I require you to prepare briefing notes for my own use, in which you:
(a) Using the information in all exhibits, evaluate the audit risks to be considered in planning the Group audit.
Note: You are NOT required to consider audit risks relating to foreign exchange transactions and balances as this will be planned separately. (26 marks)
(b) Design the principal audit procedures to be performed on the segmental information relating to the Group’s revenue. (5 marks)
Using the information in the audit team meeting notes (Exhibit 4):
(c) Evaluate the matters to be considered in deciding whether Pegasus & Co should accept the engagement to provide advice on the Group’s social and environmental information. (10 marks)
(d) Respond to my request regarding the use of audit data analytics to enhance audit efficiency, effectiveness and quality in the Group audit. (5 marks)
Thank you.
Exhibit 2 – Background information
Group operations
The Group, which is headquartered in London, operates cruises under three brands which offer passengers a variety of cruise itineraries with a wide choice of destinations. Cruises typically last for two weeks, though some last for up to six weeks.
The brands are internally generated and therefore are not recognised as intangible assets within the Group financial statements.
Information about the three brands operated by the Group is as follows:
Sunseeker Cruises – Cruises which visit beach destinations in the Caribbean, Europe and North America.
Explorer Cruises – Cruises which focus on visiting cities and landmarks around the world.
Pioneer Cruises – Cruises which take in areas of natural beauty including the Antarctic and Alaska.
Business developments in the year
Sunseeker Cruises
In this financial year, the Group will spend £75 million on upgrading and maintenance of the Sunseeker Cruise ships.
These luxury ships have to adhere to a very high standard, so the Group regularly incurs high expenditure on their maintenance. As well as refurbishment, several ships have been enhanced by the installation of new entertainment facilities including cinemas and gyms. Equipment in the gyms will need to be replaced on average every three years.
Explorer Cruises
The Explorer Cruise ships, while still luxurious, are the oldest ships in the fleet, and the Group is gradually replacing these with new ships. During this financial year, two new ships with a total cost of £110 million will come into use.
The ships took three years to build, and were constructed by Vela Shipbuilders Ltd, a company which is not owned by the Group. However, the chairman of the Group, Max Draco, is also the chairman of Vela Shipbuilders Ltd, and his son is the company’s chief executive officer. The purchase of the ships was financed through a £110 million loan with a fixed interest rate of 6% per annum. A further three ships are currently under construction by Vela Shipbuilders Ltd.
The Group has taken out a loan of £180 million with a 6·5% fixed interest rate to finance this capital expenditure.
Pioneer Cruises
These cruises are for more intrepid travellers and are growing in popularity. In order to visit certain destinations on these specialist cruises, the Group has to acquire operating licences from the local governments. The cost of licence acquisition is capitalised as an intangible asset.
Exhibit 3 – Selected financial information
Projected to 30 September 20X5 | Actual to 30 September 20X4 | ||
---|---|---|---|
Note | £ million | £ million | |
Group revenue | 1 | 764 | 670 |
Operating profit | 145 | 101 | |
Profit before tax | 81 | 65 | |
Total assets | 1,800 | 1,780 | |
Included in total assets: | |||
Intangible assets – operating licences | 2 | 56 | 57 |
Property, plant and equipment | 3 | 1,520 | 1,510 |
Note 1
Revenue includes passenger ticket sales, which accounts for approximately 85% of revenue. When customers book a cruise they are required to pay a refundable 20% deposit, which is initially recognised as deferred revenue.

__Dataset records__.
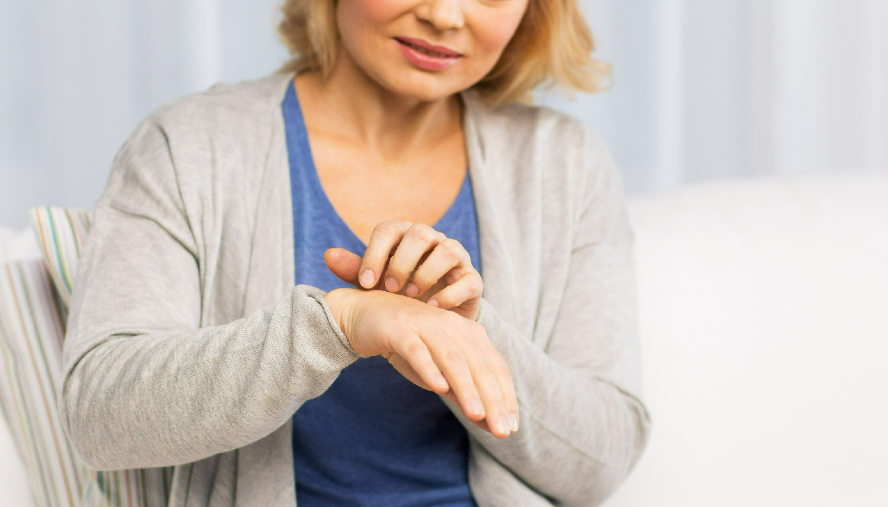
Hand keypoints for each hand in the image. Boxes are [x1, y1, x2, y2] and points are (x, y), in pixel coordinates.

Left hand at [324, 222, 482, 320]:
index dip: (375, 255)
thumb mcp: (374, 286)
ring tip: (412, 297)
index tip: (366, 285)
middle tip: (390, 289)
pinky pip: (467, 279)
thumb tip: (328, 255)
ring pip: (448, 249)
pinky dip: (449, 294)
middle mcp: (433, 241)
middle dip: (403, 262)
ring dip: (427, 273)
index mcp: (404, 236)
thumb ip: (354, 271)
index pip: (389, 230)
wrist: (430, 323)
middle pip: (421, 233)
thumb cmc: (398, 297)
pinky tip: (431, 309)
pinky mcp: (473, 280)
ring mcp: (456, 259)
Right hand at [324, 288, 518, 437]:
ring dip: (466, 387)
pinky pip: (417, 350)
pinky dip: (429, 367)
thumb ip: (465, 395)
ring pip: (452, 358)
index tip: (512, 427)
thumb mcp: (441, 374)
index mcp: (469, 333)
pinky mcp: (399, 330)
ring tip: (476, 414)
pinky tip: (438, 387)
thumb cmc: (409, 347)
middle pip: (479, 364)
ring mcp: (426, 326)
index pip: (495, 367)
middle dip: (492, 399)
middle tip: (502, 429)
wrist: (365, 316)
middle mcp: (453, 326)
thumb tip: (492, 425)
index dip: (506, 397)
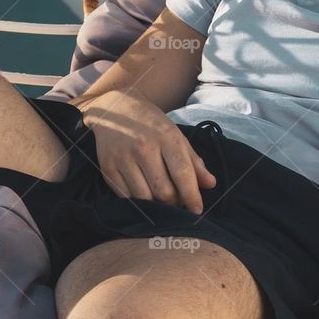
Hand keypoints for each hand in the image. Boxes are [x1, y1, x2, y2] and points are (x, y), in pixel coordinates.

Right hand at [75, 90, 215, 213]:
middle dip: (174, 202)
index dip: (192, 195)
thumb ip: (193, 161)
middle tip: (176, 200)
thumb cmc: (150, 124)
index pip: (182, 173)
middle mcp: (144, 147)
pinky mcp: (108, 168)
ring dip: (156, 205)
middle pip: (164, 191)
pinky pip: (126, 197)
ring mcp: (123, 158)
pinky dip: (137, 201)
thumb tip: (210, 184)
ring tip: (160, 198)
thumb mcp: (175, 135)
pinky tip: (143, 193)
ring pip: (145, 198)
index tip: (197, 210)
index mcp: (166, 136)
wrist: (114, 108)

==

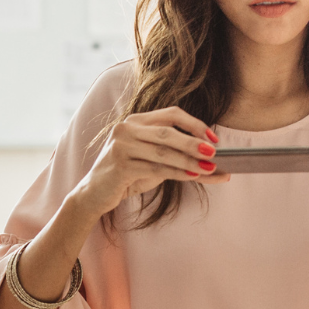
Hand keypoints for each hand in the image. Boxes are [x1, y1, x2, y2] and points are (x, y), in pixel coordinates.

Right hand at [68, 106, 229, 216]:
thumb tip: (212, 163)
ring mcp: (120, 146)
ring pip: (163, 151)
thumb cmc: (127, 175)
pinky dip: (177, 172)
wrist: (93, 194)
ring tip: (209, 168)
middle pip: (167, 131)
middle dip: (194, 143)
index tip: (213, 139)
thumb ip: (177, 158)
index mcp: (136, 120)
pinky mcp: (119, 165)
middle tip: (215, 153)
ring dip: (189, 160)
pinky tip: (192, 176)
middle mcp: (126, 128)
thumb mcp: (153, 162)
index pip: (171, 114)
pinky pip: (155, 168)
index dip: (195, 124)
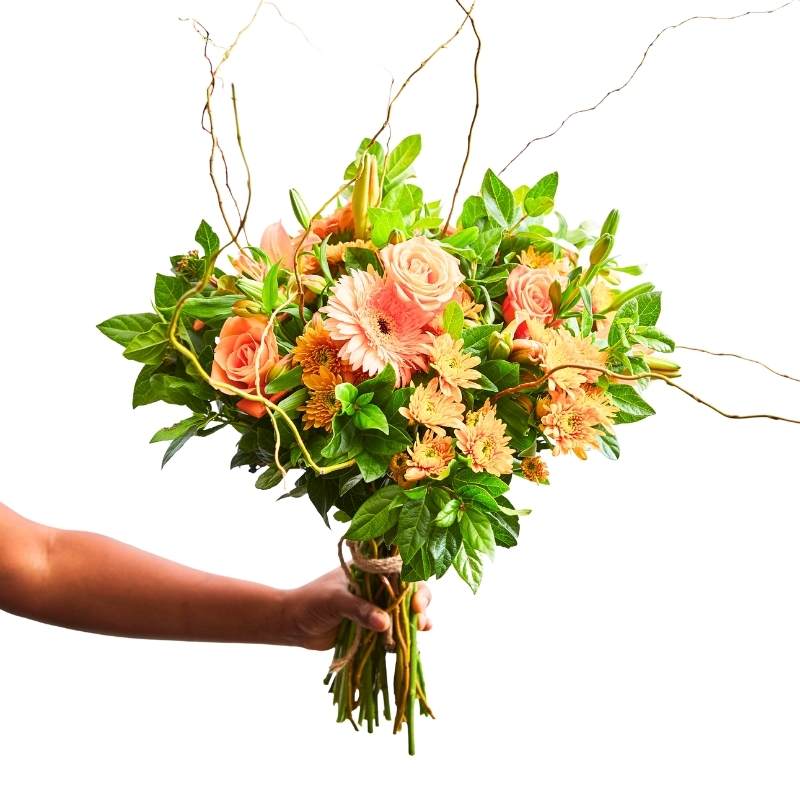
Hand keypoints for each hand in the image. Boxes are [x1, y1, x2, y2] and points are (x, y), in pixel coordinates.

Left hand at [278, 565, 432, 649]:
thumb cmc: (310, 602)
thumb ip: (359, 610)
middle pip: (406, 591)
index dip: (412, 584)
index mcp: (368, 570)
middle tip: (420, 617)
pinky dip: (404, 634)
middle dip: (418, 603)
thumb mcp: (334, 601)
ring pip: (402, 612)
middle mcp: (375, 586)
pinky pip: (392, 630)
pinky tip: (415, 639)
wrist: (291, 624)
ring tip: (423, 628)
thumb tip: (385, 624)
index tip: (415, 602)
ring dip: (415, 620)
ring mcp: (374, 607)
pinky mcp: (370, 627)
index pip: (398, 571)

--

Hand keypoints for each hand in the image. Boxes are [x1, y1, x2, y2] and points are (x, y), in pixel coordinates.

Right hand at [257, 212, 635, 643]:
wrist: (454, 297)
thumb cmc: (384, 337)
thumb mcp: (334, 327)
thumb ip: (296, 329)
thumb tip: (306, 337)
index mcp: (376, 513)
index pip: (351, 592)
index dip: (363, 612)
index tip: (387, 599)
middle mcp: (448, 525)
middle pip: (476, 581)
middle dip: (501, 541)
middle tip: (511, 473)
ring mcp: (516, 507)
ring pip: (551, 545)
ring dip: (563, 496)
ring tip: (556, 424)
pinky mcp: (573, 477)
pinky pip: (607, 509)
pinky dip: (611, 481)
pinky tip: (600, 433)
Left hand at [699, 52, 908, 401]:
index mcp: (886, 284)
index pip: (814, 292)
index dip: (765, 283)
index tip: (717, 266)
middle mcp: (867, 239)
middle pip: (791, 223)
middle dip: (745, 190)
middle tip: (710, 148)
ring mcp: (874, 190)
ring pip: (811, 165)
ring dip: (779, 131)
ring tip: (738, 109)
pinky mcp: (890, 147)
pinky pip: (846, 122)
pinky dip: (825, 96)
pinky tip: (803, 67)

__Using the information__.
• 1. List the names of the cruise brands that the Group operates, according to the cruise group audit excerpt.
• 2. Extend the cruise group audit excerpt, starting right after its final sentence.
The entries have no connection to the cruise group audit excerpt.

__Answers to the exercises__.
• 1. Sunseeker Cruises, Explorer Cruises, Pioneer Cruises

• 2.
The balance of 80% is paid at least six weeks before the cruise commences and at that point it is also recognised as deferred revenue. The full amount of the ticket price is transferred to revenue when the cruise starts irrespective of the duration of the cruise.
The remaining 15% of revenue is derived from on-board sales of food, drinks, entertainment and other items to passengers. Management monitor this revenue stream closely as it achieves a high gross profit margin, and staff are encouraged to maximise these sales to customers.
Revenue is presented on a segmental basis in the notes to the financial statements, with segments based on the three brands of the Group:
Revenue per operating segment | Projected to 30 September 20X5 | Actual to 30 September 20X4 |
---|---|---|
£ million | £ million | |
Sunseeker Cruises | 320 | 288 |
Explorer Cruises | 180 | 190 |
Pioneer Cruises | 264 | 192 |
Total | ------ 764 ------ | ------ 670 ------ |
Note 2
Operating licences are required for the Pioneer Cruise ships to visit certain destinations. Licences are amortised over the specific period to which each licence relates.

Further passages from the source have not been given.